Notice, I have made no reference to efforts or toil in explaining the biblical concept and process of holiness. Had I done so, I would have been in error. Holiness is not something developed from that which is not holy of itself. Holiness is a derivative property for all but him who alone is holy. For us who are not him, holiness comes imputed and imported. To walk in holiness, then, what is required is not a supernatural effort from that which is only natural, but an abandoned cooperation of the natural with the supernatural who has come in.

Thursday, October 1, 2009

How Does One Become Holy?

In the Matrix, there is a number of scenes where Agent Smith infiltrates a person, who then goes through what looks like a very painful transformation--stretcho, change-o, then snaps back into the shape of Agent Smith. Believe it or not, I actually think that is a great illustration of how a Christian becomes holy.

We look at a statement like "be holy as the Lord is holy," and instantly jump to the wrong conclusion: we think it is something we can achieve if we set our minds to it and get it done. Nothing could be further from the truth. It just isn't in the nature of the beast for a human to be holy. God alone can be attributed with that quality.

The most fundamental way to conceive of the notion of holy is to think "other" or "distinctly separate." No one can fit that description but God (see link in post title). Everything else, everyone else is just part of the creation, generally along with countless other examples of the same sort. "Other" in the realm of the created is a relative term at best!

God stands alone (and when I say that, I mean the trinitarian Godhead). Nothing else is what he is; nothing else has independent existence as he does; everything else was fashioned by him, yet he was fashioned by nothing.
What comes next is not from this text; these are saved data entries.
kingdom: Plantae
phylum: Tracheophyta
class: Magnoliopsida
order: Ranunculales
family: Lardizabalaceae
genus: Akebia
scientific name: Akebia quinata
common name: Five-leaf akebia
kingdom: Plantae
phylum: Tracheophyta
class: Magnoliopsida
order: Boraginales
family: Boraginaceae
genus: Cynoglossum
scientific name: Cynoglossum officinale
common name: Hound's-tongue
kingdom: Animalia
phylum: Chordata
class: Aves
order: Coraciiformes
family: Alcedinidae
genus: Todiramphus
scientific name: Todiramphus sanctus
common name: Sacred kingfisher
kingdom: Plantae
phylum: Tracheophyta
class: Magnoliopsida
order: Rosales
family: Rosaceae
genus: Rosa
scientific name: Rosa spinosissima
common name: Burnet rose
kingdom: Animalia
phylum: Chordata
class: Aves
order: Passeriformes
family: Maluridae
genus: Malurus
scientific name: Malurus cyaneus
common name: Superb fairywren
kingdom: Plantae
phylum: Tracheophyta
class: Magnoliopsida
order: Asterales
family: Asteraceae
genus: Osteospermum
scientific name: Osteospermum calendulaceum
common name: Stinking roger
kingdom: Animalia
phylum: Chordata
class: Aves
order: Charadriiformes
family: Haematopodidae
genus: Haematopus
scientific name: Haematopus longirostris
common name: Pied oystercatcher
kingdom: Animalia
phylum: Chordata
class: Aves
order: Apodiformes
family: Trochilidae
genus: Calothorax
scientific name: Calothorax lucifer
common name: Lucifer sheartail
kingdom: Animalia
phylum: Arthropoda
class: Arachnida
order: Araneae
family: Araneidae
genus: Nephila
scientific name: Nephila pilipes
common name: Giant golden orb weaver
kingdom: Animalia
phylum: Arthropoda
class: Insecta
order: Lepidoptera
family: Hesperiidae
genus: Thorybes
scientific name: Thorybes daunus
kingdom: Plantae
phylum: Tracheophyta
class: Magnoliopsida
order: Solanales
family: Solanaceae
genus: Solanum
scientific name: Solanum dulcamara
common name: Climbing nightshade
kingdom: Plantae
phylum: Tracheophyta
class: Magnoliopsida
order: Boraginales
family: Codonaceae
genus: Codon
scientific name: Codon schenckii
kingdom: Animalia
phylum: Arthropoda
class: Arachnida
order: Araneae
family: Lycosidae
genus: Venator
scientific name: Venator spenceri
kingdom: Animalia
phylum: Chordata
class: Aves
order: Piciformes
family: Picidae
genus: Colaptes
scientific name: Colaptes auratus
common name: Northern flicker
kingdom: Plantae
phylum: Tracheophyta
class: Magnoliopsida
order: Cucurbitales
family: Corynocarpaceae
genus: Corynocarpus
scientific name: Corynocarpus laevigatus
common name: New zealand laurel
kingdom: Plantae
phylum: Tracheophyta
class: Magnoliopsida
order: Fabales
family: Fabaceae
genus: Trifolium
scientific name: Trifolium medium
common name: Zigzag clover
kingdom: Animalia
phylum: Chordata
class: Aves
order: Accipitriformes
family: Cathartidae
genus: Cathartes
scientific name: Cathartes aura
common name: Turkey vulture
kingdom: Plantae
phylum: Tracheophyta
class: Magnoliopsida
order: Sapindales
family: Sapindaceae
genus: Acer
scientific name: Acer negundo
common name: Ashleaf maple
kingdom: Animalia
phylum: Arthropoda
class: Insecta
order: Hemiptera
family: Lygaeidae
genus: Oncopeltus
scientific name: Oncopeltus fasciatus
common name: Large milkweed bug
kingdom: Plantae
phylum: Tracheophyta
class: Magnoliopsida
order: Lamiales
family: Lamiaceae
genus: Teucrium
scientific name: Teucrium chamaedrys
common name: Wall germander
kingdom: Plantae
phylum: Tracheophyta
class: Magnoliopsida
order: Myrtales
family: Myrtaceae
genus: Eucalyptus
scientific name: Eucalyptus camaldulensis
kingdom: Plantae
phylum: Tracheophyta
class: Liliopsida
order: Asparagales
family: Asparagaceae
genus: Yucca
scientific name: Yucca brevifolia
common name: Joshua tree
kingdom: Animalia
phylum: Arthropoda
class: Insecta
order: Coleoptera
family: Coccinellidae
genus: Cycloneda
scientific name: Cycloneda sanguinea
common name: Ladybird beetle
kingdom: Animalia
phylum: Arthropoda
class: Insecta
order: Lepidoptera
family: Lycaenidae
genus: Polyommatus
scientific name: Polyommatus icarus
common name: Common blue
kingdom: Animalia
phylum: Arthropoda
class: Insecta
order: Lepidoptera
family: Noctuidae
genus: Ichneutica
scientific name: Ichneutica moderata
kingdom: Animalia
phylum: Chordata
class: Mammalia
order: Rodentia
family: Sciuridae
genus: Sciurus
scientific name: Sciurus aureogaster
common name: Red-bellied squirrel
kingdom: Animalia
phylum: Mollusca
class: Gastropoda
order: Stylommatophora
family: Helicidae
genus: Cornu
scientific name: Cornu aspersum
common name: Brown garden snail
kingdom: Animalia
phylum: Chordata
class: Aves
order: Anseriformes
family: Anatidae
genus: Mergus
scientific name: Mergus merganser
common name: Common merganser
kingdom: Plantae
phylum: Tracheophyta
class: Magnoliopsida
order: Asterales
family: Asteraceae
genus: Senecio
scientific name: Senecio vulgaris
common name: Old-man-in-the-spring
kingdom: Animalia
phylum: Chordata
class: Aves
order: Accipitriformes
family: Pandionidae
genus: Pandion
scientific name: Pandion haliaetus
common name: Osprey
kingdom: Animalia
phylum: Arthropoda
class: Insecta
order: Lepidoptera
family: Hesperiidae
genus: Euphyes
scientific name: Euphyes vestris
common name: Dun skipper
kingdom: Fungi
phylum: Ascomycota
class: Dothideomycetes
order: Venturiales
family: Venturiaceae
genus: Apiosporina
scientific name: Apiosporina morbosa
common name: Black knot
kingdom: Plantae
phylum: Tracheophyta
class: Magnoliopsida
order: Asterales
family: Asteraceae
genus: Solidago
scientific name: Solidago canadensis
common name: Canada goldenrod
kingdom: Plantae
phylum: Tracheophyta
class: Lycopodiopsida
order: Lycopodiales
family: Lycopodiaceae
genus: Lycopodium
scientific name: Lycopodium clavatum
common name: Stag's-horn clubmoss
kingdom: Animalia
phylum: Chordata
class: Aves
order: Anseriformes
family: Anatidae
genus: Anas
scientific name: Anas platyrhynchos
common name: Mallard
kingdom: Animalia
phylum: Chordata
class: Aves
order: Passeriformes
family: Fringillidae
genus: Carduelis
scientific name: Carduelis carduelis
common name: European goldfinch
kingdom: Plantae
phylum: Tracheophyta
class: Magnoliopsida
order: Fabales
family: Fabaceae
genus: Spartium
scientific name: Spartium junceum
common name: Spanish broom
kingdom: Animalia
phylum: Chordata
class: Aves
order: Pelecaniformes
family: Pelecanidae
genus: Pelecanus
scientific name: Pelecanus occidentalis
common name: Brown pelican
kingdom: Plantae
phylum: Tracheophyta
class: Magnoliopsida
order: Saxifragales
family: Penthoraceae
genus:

We generally jump immediately to the moral repercussions of God's separateness when speaking of holiness, but to do so is to not go deep enough into the subject.

If we don't plumb far enough, however, we generally devolve into some kind of petty rule keeping regimen in order to give us some sense we're aligned with the command to be holy. Holiness, however, can never arise from that which is intrinsically unholy. So, perhaps we need to rethink the force of the command, and see it more as an invitation. Like any of the commands of God in the old covenant, the point was not to elicit actual obedience, but to make us aware of just how unholy we truly are, and thereby to lead us to the gracious hand of Christ.

Oh, it's not that it's possible to be unholy and get along with with God, it's just that we can't achieve holiness by our own efforts. If we're to be holy, as we must to get into heaven (not to earn it, but just to survive it), holiness has to come to us, imported like oil is to Singapore. Since we must be holy to co-exist with God, we must come to Christ and receive the gift of his nature which alone is holy. When the holy one is in us, holiness becomes possible for us.